Çünkü özünde“kent belleği, tesadüfî müzelerin mesai saati paylaşımlarından ve “Bizim çocukluğumuzda” tekerlemesinin sıradanlığından fazla bir şeydir.
“Eski amca ve teyzelerin isimlerini duraksamadan söyleyebilmek” değil, tedavüle son 10 senede girmiş kavramların kurnaz farkındalığı arkasına saklanıp, ucuzundan “zeytin havarisi” kesilmek değildir.
Kent ve yakın çevresinin pazarlanan hüznü yeterince pirim yapmazsa, oradan hemen “siyah-beyaz yazlık anıları”na zıplamak kolaycılığı da değildir.
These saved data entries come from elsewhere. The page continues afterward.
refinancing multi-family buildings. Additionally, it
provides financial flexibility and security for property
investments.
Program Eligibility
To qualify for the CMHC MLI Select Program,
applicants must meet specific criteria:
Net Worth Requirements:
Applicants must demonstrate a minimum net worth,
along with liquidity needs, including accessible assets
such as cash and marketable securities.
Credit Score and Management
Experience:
Şarkının “Karantinalı Despina” kısmında alkış tutmak, oraya buraya şunun bunun adını verince kendini iş yaptı sanmak değildir.
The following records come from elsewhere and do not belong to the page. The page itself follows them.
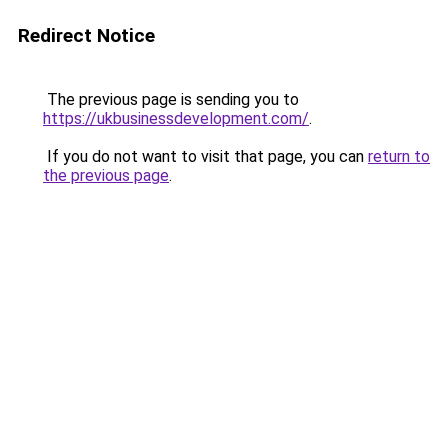
Redirect Notice
The previous page is sending you to
https://ukbusinessdevelopment.com/
.
If you do not want to visit that page, you can
return to
the previous page
.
Kent belleği eski yalı fotoğraflarını sosyal medyada paylaşıp iç geçirmek hiç değildir!
Sizin hatırlayabildikleriniz ve hatırlayabildikleriniz arasından da anlamlandırıp cümleye dökebildikleriniz yetmez!
Kent belleği o kente sorduğunuz sorulara, kentin verdiği yanıtlardan oluşur.
“Sen neler hatırlayabiliyorsun?” sorusunun yanıtı değil, “O kent neler hatırlayabiliyor?” sorusunun karşılığıdır önemli olan.
Bir kaldırım taşının 92 yıl önce gördükleri, bir demli çınarın gölgesinde hâlâ taze bekleyen heyecan, bir martı çığlığına saklanmış umut, bir dalga sesinde yankılanmış isyan, ortak paydaya gizlenmiş huzur ile birleşir ve kent, kültürel çıktıların atan nabzını işte o zaman hep birlikte tutar.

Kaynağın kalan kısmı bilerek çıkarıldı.